Felipe Teixeira | Shutterstock

Cerith Gardiner - published on 09/05/23

These men of faith had to face some serious weather conditions while trying to spread the Word of God.

With hurricane season in full swing, people may be feeling anxious about potential danger to their homes, or even their lives. That’s understandable if you consider the force and unpredictability of Mother Nature. A great number of lives have been lost due to extreme weather conditions over the years.

Nowadays, there are often warnings and evacuation plans that help reduce the death toll. But, along with the marvels that come with modern technology, there are some powerful intercessors to reach out to.

These saints had to endure some pretty horrific storms. However, thanks to their faith they battled through and were able to convert many to the Catholic faith.

St. Francis Solanus (1549-1610)

This Spanish Franciscan priest set out by boat on a missionary to South America. During his long trip to Peru, Fr. Francis used his time to talk to those who’d been enslaved and were considered nothing more than cargo.

While still at sea, however, a terrible storm split the boat in half. The captain and crew abandoned ship. In contrast, Fr. Francis not only refused his place on the lifeboat, but he also stayed behind to set about baptizing the enslaved people.

As well as his seeing to their spiritual needs, Fr. Francis got many to safety and remained with them praying. Their prayers were answered. Incredibly, after three days, they were found and rescued.
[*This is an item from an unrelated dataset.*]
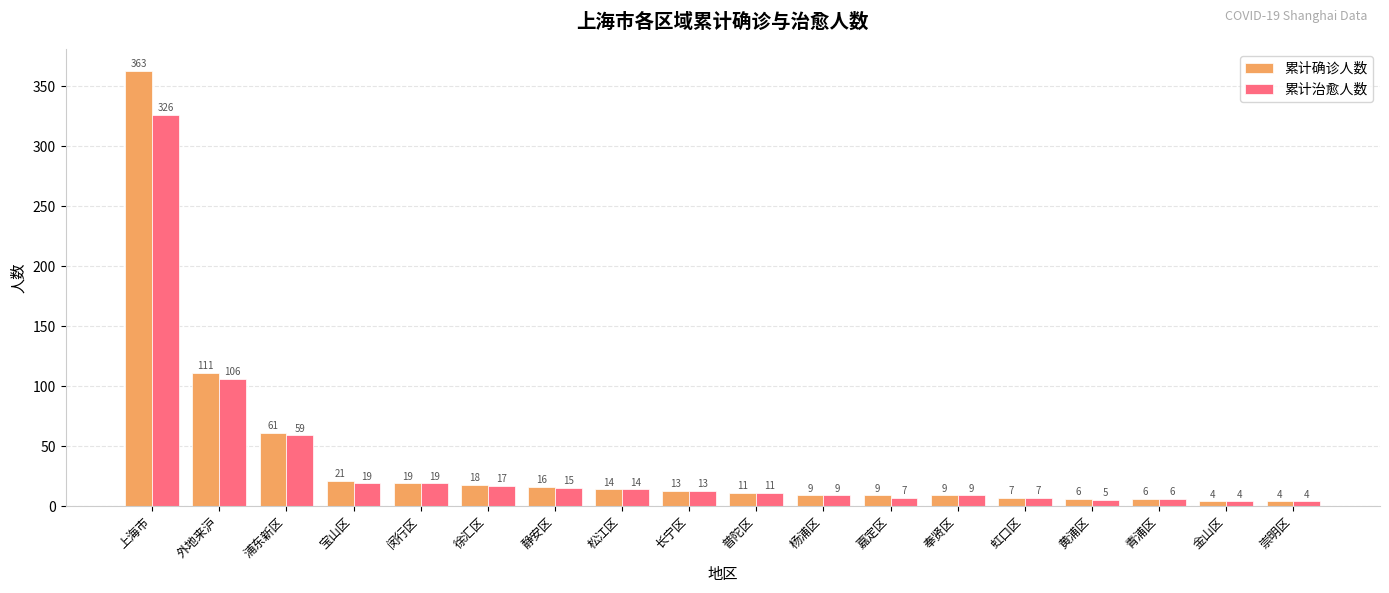

What is the smallest value displayed?

4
Bl. Giovanni Battista Mazzucconi (1826-1855)

This Italian priest was also a missionary, but in Papua New Guinea. Although he arrived on the island safely, he contracted malaria while preaching the Gospel to the native people. Fr. Giovanni was sent to Sydney for treatment. At this point, you probably won’t be surprised to learn that his voyage didn’t go according to plan.

Fr. Giovanni’s ship was struck by a tropical cyclone on Wednesday of Holy Week. As a result, the ship was left without a mast or sails. It was swept along by the stormy winds for a full four days. On Easter Sunday they awoke to clear skies.
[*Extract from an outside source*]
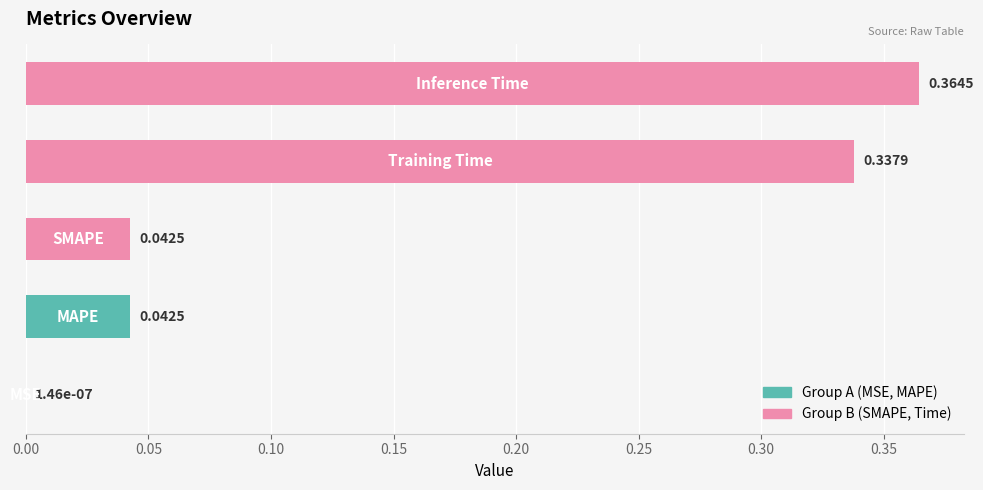

What is the sum of all values?

0.8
Once healed, Fr. Giovanni Battista had to make a return ship to Papua New Guinea. In a letter he said, “Well, that God who saved me then will be with me again in this journey.” And he did indeed survive the trip. However, once on land, the priest was greeted by a leader of the people he had attempted to evangelize. While Fr. Giovanni believed that the man was reaching out to him in friendship, the man instead killed the missionary priest with a concealed weapon.

Bl. Peter Kibe (1587-1639)

This Japanese Jesuit priest showed incredible determination in his vocation. Not only did he have to wait 14 years to find a bishop willing to ordain him, Peter Kibe also had to walk 3,700 miles to fulfill his mission.
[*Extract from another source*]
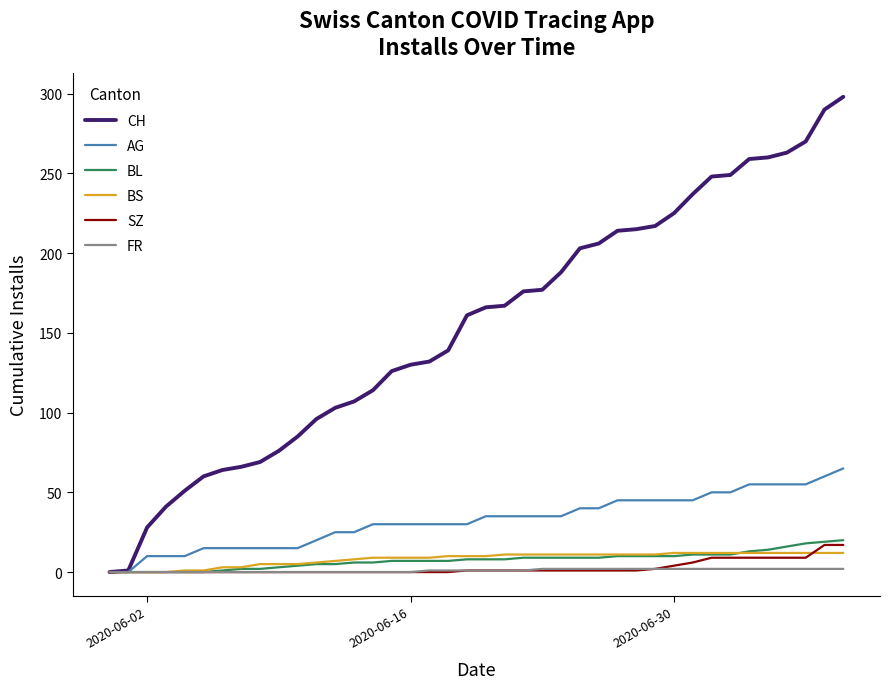

What is the maximum value shown in the chart?

298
If that weren’t enough, he then had to embark on eight years of travel to return to his native Japan. To make matters worse, just as he was reaching the end of his travels, he was unable to find anybody willing to take a Christian to Japan. Instead, while in Manila, he built his own ship.

Fr. Kibe had to traverse the Philippine Sea right in the midst of typhoon season. He and his crew had crossed much of the sea when a typhoon suddenly struck. They were all shipwrecked. Fortunately, everyone survived. They were washed ashore, off the coast of Kagoshima, in the exact same location as St. Francis Xavier had landed when he went to preach the Gospel in Japan.

After his grueling travels, Fr. Kibe served as a priest for eight years before being captured and martyred.

St. Joseph Vaz (1651-1711)

This Indian priest served for many years in Sri Lanka, in the parts of the island that were controlled by Calvinists. Catholicism was strictly outlawed in these areas. Thanks to his Indian and Portuguese parentage, however, the authorities did not detect that he was actually a priest.

Fr. Joseph was able to beg from door to door, wearing a rosary around his neck, drawing out covert Catholics. Eventually he was captured by the king of Kandy, a small kingdom on the island. He demonstrated God’s power when he prayed for rain to end a drought. Immediately there was a downpour — although Fr. Joseph remained bone dry. This was enough for the king to grant him permission to evangelize the whole island.